Report results. Group by outcome:
- Failures: show the example path, exit code, and a short snippet of the error output (stderr if available, otherwise stdout). Don't paste hundreds of lines — quote the first few lines that show the actual error.
- Successes: just count them.
- Skipped: pass through what was already known.
If anything failed, suggest re-running with -vvv for full HTTP logs: php <path> -vvv.
Don't tear down Docker. Leave services up — the maintainer probably wants to iterate. Only suggest docker compose down if they ask.

Principles

Be selective, not maximalist. Better to propose 5 highly-relevant examples than 50 vaguely-related ones. "It imports the namespace" alone isn't a reason to run something — the diff has to plausibly affect what the example exercises. Reining in is harder than expanding.
Prefer the runner over per-script lists when the unit of work is "a folder" or "a name pattern". ./runner openai reads better than 17 bullet points. Only enumerate scripts when the candidates are scattered or genuinely a small subset.
Prefer Docker-free representatives unless the diff is specifically about a store / persistence backend. Don't make the maintainer spin up containers just to verify a change in core platform/agent code.
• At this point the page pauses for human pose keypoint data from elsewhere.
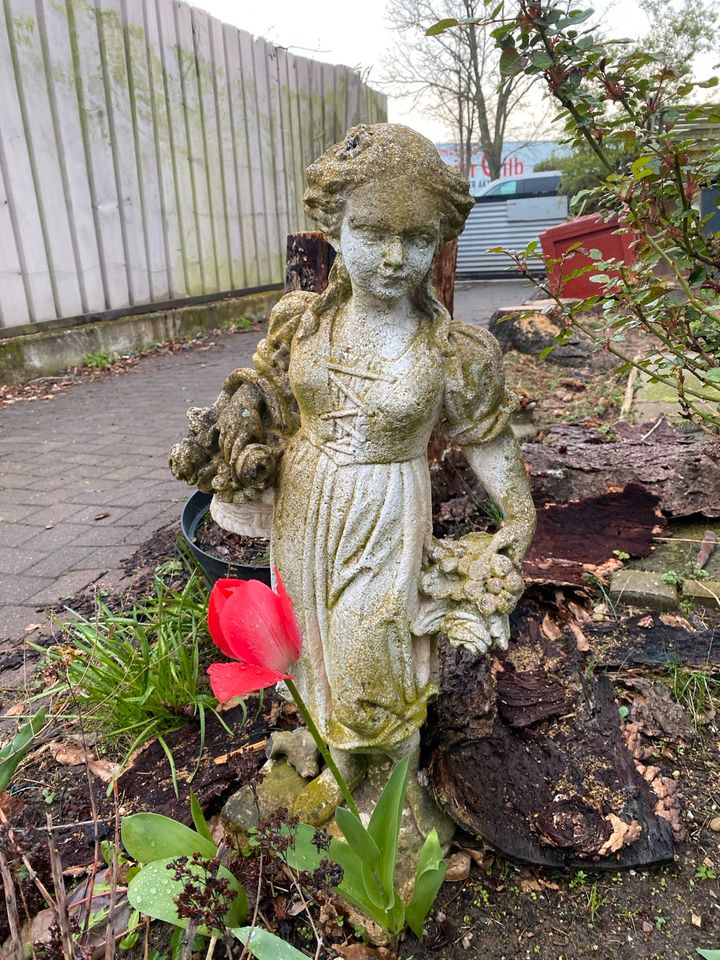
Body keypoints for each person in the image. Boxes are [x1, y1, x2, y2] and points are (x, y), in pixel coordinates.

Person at [173, 123, 536, 821]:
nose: (397, 258)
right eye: (374, 233)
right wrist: (240, 438)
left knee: (379, 643)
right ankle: (336, 759)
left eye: (418, 239)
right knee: (315, 648)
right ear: (334, 226)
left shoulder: (449, 350)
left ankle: (396, 786)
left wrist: (518, 515)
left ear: (439, 242)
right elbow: (270, 399)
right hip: (306, 506)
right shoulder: (301, 323)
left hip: (384, 508)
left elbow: (487, 437)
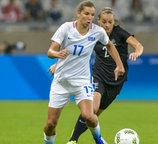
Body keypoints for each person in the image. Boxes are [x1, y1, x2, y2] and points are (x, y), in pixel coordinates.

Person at [43, 1, 125, 144]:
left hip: (82, 81)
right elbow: (50, 51)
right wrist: (57, 55)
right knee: (50, 124)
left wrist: (119, 65)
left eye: (92, 15)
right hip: (61, 82)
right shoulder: (66, 28)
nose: (89, 17)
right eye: (86, 13)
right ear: (79, 14)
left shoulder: (97, 31)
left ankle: (98, 138)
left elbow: (110, 45)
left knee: (88, 115)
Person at [64, 6, 144, 144]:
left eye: (110, 22)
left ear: (114, 22)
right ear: (98, 21)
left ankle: (97, 138)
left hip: (116, 82)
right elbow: (75, 47)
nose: (107, 25)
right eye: (104, 22)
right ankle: (73, 140)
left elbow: (138, 45)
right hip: (98, 76)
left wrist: (137, 52)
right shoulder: (93, 32)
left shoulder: (120, 33)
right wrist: (58, 63)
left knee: (92, 118)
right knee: (91, 109)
Explain your reasoning per example. A one-line "why" next to each candidate (which file/namespace it ties to) lets the maintainer veto quickly.
Surface skips, don't hide them. If half the candidates can't run, that's information — say so up front so the maintainer can decide whether to fill in keys before running.
Don't auto-fix env vars. Never write to .env.local or suggest values for missing API keys. Just report what's missing.
Stay in scope. This skill is only about examples/. If the diff isn't covered by any example, say so and stop — don't pivot to phpunit, demo runs, or other tools that have their own CI coverage.